Media release
From:
The Anthropocene – proclamation of a new epoch
Important: In order to attend the briefing please register here until Thursday, July 6th 2023, at 20:00 AEST.
The earth has changed radically due to human influence. The Anthropocene Working Group (AWG), an international research group consisting of geologists, stratigraphers and scientists from the humanities, has set itself the goal of defining the Anthropocene Earth Age on the basis of scientific findings and officially declaring it as soon as possible. The working group founded in 2009 is currently gathering evidence on how specific markers, exclusive characteristics of the Anthropocene, can be used to determine in rock strata the point in time when human influence on the Earth's geology became irreversible and, moreover, from which point on this evidence on the appearance of human traces in rocks could be easily detectable even in the distant future.
The AWG was founded by the Subcommission on Quaternary Stratigraphy (SQS), a subcommittee of the International Commission on Stratigraphy (ICS), and has since been working on the assessment of the Anthropocene as a new geological time unit. In 2016, the AWG decided by majority vote that the Anthropocene is a geological reality, an epoch, and that it should best be defined as starting from the mid-20th century onwards, correlating with the 'Great Acceleration' [I]. It should also be defined by a Global Stratigraphic Section and Point (GSSP), a specific reference point which defines the lower boundary of a stage on the geologic time scale. It provides evidence that something in nature has changed globally and abruptly.
In 2022, the AWG began the process of voting on which of twelve research sites would be the most appropriate location for a GSSP for the Anthropocene. On July 11th, the AWG will present its chosen site at the International Congress of Stratigraphy in Lille, France, and provide initial guidance on what historical date should be considered the start of the new Earth epoch.
If the GSSP site selected by the AWG successfully passes three further voting stages (by the SQS, the ICS and finally the International Union of Geological Sciences), it will be officially ratified and given a place in the International Chronostratigraphic Chart.
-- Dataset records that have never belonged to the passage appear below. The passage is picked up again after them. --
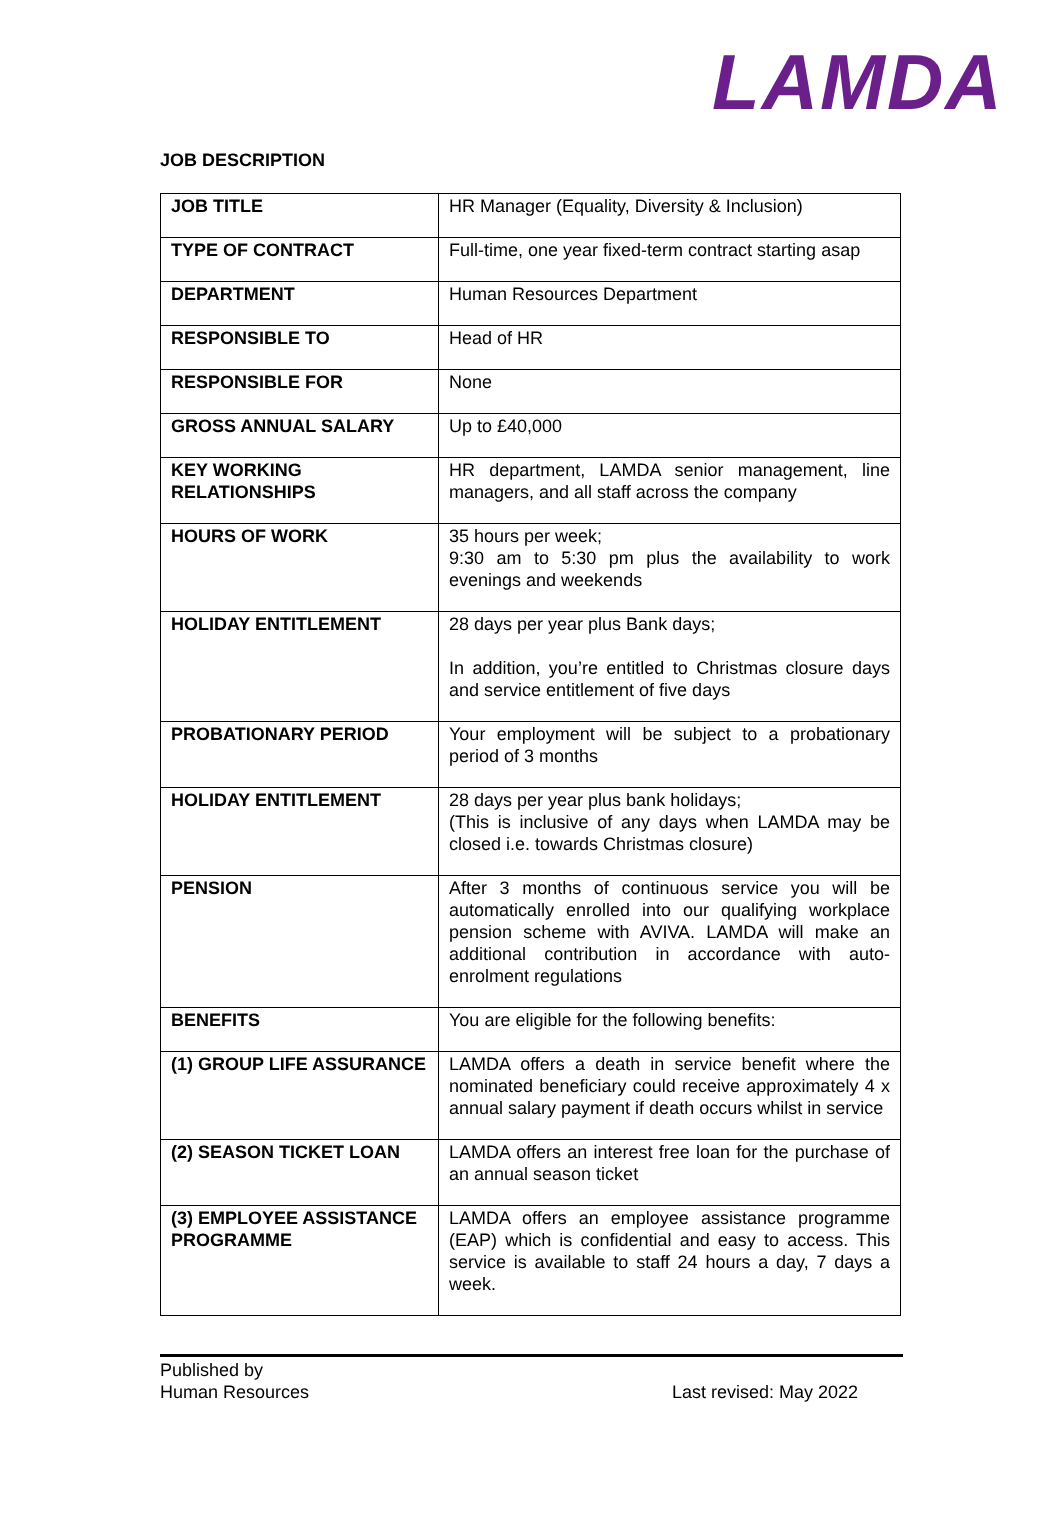LAMDA
JOB DESCRIPTION
| JOB TITLE | HR Manager (Equality, Diversity & Inclusion) |
| TYPE OF CONTRACT | Full-time, one year fixed-term contract starting asap |
| DEPARTMENT | Human Resources Department |
| RESPONSIBLE TO | Head of HR |
| RESPONSIBLE FOR | None |
| GROSS ANNUAL SALARY | Up to £40,000 |
| KEY WORKING RELATIONSHIPS | HR department, LAMDA senior management, line managers, and all staff across the company |
| HOURS OF WORK | 35 hours per week; 9:30 am to 5:30 pm plus the availability to work evenings and weekends |
| HOLIDAY ENTITLEMENT | 28 days per year plus Bank days; In addition, you’re entitled to Christmas closure days and service entitlement of five days |
| PROBATIONARY PERIOD | Your employment will be subject to a probationary period of 3 months |
| HOLIDAY ENTITLEMENT | 28 days per year plus bank holidays; (This is inclusive of any days when LAMDA may be closed i.e. towards Christmas closure) |
| PENSION | After 3 months of continuous service you will be automatically enrolled into our qualifying workplace pension scheme with AVIVA. LAMDA will make an additional contribution in accordance with auto-enrolment regulations |
| BENEFITS | You are eligible for the following benefits: |
| (1) GROUP LIFE ASSURANCE | LAMDA offers a death in service benefit where the nominated beneficiary could receive approximately 4 x annual salary payment if death occurs whilst in service |
| (2) SEASON TICKET LOAN | LAMDA offers an interest free loan for the purchase of an annual season ticket |
| (3) EMPLOYEE ASSISTANCE PROGRAMME | LAMDA offers an employee assistance programme (EAP) which is confidential and easy to access. This service is available to staff 24 hours a day, 7 days a week. |
Published by
Human Resources
Last revised: May 2022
In this international SMC press briefing in advance of the international Congress of Stratigraphy, three experts in the field will answer questions under embargo to explain the process of the Anthropocene Working Group and exclusively discuss the characteristics of the chosen site where the GSSP can be clearly demonstrated. The Anthropocene epoch is ultimately associated with the idea that we humans no longer live in an environment that serves only as a stage or resource for us, but rather that humans are becoming the planetary force of Earth history, in which traditional dividing lines between nature and culture are dissolving with unprecedented and so far unabated consequences.
Expert Panel
Prof. Francine McCarthy,
Professor at the Department of Earth Sciences and appointed to the Department of Biological Sciences and the Environmental Sustainability Research Centre at Brock University, Canada and a voting member of the Anthropocene Working group
Prof. Colin Waters,
Honorary Professor at the School of Geography, Geology and the Environment, University of Leicester, UK and he is the Chair of the Anthropocene Working group
Prof. Jürgen Renn,
Director at the Max Planck Institute for the History of Science, Berlin, Germany
Reference
[I] Steffen W et al. (2015): The trajectory of the Anthropocene: The Great Acceleration. The Anthropocene Review. DOI: 10.1177/20530196145647.